• **Brief**
The whole listing below should be duplicated exactly, with nothing left out.

═════ Listed entries

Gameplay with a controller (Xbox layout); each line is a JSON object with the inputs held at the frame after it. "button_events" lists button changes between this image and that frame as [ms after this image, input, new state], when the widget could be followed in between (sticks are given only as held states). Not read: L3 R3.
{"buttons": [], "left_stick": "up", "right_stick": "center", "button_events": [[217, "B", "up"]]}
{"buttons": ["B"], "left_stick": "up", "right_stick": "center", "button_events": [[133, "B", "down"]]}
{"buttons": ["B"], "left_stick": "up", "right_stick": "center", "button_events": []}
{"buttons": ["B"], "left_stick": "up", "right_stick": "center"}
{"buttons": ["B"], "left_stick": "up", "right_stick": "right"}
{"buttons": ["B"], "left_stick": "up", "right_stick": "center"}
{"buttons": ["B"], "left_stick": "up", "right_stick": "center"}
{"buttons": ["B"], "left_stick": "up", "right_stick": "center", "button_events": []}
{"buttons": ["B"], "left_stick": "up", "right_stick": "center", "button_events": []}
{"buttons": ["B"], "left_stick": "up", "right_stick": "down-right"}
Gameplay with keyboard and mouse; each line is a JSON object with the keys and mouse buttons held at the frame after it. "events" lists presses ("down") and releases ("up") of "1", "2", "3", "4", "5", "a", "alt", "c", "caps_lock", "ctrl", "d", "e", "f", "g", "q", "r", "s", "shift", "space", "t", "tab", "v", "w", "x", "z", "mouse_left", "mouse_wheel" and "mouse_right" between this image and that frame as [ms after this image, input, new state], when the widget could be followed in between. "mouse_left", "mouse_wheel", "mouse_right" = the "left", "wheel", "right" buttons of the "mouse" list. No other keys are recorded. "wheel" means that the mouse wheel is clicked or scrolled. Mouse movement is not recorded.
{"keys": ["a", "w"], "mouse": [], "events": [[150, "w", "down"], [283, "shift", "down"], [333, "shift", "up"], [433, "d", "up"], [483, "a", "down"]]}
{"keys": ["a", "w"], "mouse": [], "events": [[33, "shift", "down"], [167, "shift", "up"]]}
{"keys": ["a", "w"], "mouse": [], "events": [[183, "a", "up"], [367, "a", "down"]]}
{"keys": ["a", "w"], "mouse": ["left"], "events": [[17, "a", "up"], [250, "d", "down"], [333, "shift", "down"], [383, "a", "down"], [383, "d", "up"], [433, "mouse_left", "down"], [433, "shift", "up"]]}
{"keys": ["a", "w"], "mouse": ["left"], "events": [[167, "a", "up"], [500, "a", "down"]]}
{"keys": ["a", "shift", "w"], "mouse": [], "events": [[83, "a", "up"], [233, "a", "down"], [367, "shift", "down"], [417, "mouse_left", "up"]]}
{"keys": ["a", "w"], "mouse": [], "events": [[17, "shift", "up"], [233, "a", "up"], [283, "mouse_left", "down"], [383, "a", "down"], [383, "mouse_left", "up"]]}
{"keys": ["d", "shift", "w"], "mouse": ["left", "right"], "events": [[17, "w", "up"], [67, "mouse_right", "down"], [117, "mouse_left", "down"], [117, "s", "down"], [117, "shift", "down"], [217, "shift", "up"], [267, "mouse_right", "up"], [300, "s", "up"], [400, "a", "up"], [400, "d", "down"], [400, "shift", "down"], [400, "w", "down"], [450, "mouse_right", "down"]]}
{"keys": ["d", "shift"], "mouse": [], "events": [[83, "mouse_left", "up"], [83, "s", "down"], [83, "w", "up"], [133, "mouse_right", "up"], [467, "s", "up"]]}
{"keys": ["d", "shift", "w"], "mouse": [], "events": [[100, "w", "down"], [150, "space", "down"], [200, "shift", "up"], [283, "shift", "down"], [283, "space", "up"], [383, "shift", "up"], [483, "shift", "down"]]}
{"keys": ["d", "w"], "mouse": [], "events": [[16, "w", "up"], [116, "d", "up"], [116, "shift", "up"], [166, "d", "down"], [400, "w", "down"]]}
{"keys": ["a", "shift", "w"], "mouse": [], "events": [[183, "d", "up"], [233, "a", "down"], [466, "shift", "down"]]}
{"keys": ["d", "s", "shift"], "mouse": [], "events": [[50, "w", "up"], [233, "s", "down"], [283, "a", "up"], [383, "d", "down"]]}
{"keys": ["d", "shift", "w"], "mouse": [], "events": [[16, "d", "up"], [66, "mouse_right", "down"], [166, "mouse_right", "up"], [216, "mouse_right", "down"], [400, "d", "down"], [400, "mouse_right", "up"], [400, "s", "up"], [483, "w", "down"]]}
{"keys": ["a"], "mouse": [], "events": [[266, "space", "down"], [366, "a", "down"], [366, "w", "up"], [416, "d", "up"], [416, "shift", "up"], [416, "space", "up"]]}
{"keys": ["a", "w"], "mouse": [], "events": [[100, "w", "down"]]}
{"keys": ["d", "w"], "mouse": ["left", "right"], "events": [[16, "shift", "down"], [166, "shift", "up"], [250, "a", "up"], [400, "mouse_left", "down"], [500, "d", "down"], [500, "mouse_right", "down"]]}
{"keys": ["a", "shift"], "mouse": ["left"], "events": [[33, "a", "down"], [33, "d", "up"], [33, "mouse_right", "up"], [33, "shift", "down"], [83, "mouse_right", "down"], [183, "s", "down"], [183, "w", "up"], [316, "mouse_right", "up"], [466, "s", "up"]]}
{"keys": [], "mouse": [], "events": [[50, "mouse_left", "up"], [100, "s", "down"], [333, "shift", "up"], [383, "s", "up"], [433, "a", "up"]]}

══════════

• **Answer section**
Gameplay with a controller (Xbox layout); each line is a JSON object with the inputs held at the frame after it. "button_events" lists button changes between this image and that frame as [ms after this image, input, new state], when the widget could be followed in between (sticks are given only as held states). Not read: L3 R3.
{"buttons": [], "left_stick": "up", "right_stick": "center", "button_events": [[217, "B", "up"]]}
{"buttons": ["B"], "left_stick": "up", "right_stick": "center", "button_events": [[133, "B", "down"]]}
{"buttons": ["B"], "left_stick": "up", "right_stick": "center", "button_events": []}
{"buttons": ["B"], "left_stick": "up", "right_stick": "center"}
{"buttons": ["B"], "left_stick": "up", "right_stick": "right"}
{"buttons": ["B"], "left_stick": "up", "right_stick": "center"}
{"buttons": ["B"], "left_stick": "up", "right_stick": "center"}
{"buttons": ["B"], "left_stick": "up", "right_stick": "center", "button_events": []}
{"buttons": ["B"], "left_stick": "up", "right_stick": "center", "button_events": []}
{"buttons": ["B"], "left_stick": "up", "right_stick": "down-right"}
Gameplay with keyboard and mouse; each line is a JSON object with the keys and mouse buttons held at the frame after it. "events" lists presses ("down") and releases ("up") of "1", "2", "3", "4", "5", "a", "alt", "c", "caps_lock", "ctrl", "d", "e", "f", "g", "q", "r", "s", "shift", "space", "t", "tab", "v", "w", "x", "z", "mouse_left", "mouse_wheel" and "mouse_right" between this image and that frame as [ms after this image, input, new state], when the widget could be followed in between. "mouse_left", "mouse_wheel", "mouse_right" = the "left", "wheel", "right" buttons of the "mouse" list. No other keys are recorded. "wheel" means that the mouse wheel is clicked or scrolled. Mouse movement is not recorded.
{"keys": ["a", "w"], "mouse": [], "events": [[150, "w", "down"], [283, "shift", "down"], [333, "shift", "up"], [433, "d", "up"], [483, "a", "down"]]}
{"keys": ["a", "w"], "mouse": [], "events": [[33, "shift", "down"], [167, "shift", "up"]]}
{"keys": ["a", "w"], "mouse": [], "events": [[183, "a", "up"], [367, "a", "down"]]}
{"keys": ["a", "w"], "mouse": ["left"], "events": [[17, "a", "up"], [250, "d", "down"], [333, "shift", "down"], [383, "a", "down"], [383, "d", "up"], [433, "mouse_left", "down"], [433, "shift", "up"]]}
{"keys": ["a", "w"], "mouse": ["left"], "events": [[167, "a", "up"], [500, "a", "down"]]}
{"keys": ["a", "shift", "w"], "mouse": [], "events": [[83, "a", "up"], [233, "a", "down"], [367, "shift", "down"], [417, "mouse_left", "up"]]}
{"keys": ["a", "w"], "mouse": [], "events": [[17, "shift", "up"], [233, "a", "up"], [283, "mouse_left", "down"], [383, "a", "down"], [383, "mouse_left", "up"]]}
{"keys": ["d", "shift", "w"], "mouse": ["left", "right"], "events": [[17, "w", "up"], [67, "mouse_right", "down"], [117, "mouse_left", "down"], [117, "s", "down"], [117, "shift", "down"], [217, "shift", "up"], [267, "mouse_right", "up"], [300, "s", "up"], [400, "a", "up"], [400, "d", "down"], [400, "shift", "down"], [400, "w", "down"], [450, "mouse_right", "down"]]}
{"keys": ["d", "shift"], "mouse": [], "events": [[83, "mouse_left", "up"], [83, "s", "down"], [83, "w", "up"], [133, "mouse_right", "up"], [467, "s", "up"]]}
{"keys": ["d", "shift", "w"], "mouse": [], "events": [[100, "w", "down"], [150, "space", "down"], [200, "shift", "up"], [283, "shift", "down"], [283, "space", "up"], [383, "shift", "up"], [483, "shift", "down"]]}
{"keys": ["d", "w"], "mouse": [], "events": [[16, "w", "up"], [116, "d", "up"], [116, "shift", "up"], [166, "d", "down"], [400, "w", "down"]]}
{"keys": ["a", "shift", "w"], "mouse": [], "events": [[183, "d", "up"], [233, "a", "down"], [466, "shift", "down"]]}
{"keys": ["d", "s", "shift"], "mouse": [], "events": [[50, "w", "up"], [233, "s", "down"], [283, "a", "up"], [383, "d", "down"]]}
{"keys": ["d", "shift", "w"], "mouse": [], "events": [[16, "d", "up"], [66, "mouse_right", "down"], [166, "mouse_right", "up"], [216, "mouse_right", "down"], [400, "d", "down"], [400, "mouse_right", "up"], [400, "s", "up"], [483, "w", "down"]]}
{"keys": ["a"], "mouse": [], "events": [[266, "space", "down"], [366, "a", "down"], [366, "w", "up"], [416, "d", "up"], [416, "shift", "up"], [416, "space", "up"]]}
{"keys": ["a", "w"], "mouse": [], "events": [[100, "w", "down"]]}
{"keys": ["d", "w"], "mouse": ["left", "right"], "events": [[16, "shift", "down"], [166, "shift", "up"], [250, "a", "up"], [400, "mouse_left", "down"], [500, "d", "down"], [500, "mouse_right", "down"]]}
{"keys": ["a", "shift"], "mouse": ["left"], "events": [[33, "a", "down"], [33, "d", "up"], [33, "mouse_right", "up"], [33, "shift", "down"], [83, "mouse_right", "down"], [183, "s", "down"], [183, "w", "up"], [316, "mouse_right", "up"], [466, "s", "up"]]}
{"keys": [], "mouse": [], "events": [[50, "mouse_left", "up"], [100, "s", "down"], [333, "shift", "up"], [383, "s", "up"], [433, "a", "up"]]}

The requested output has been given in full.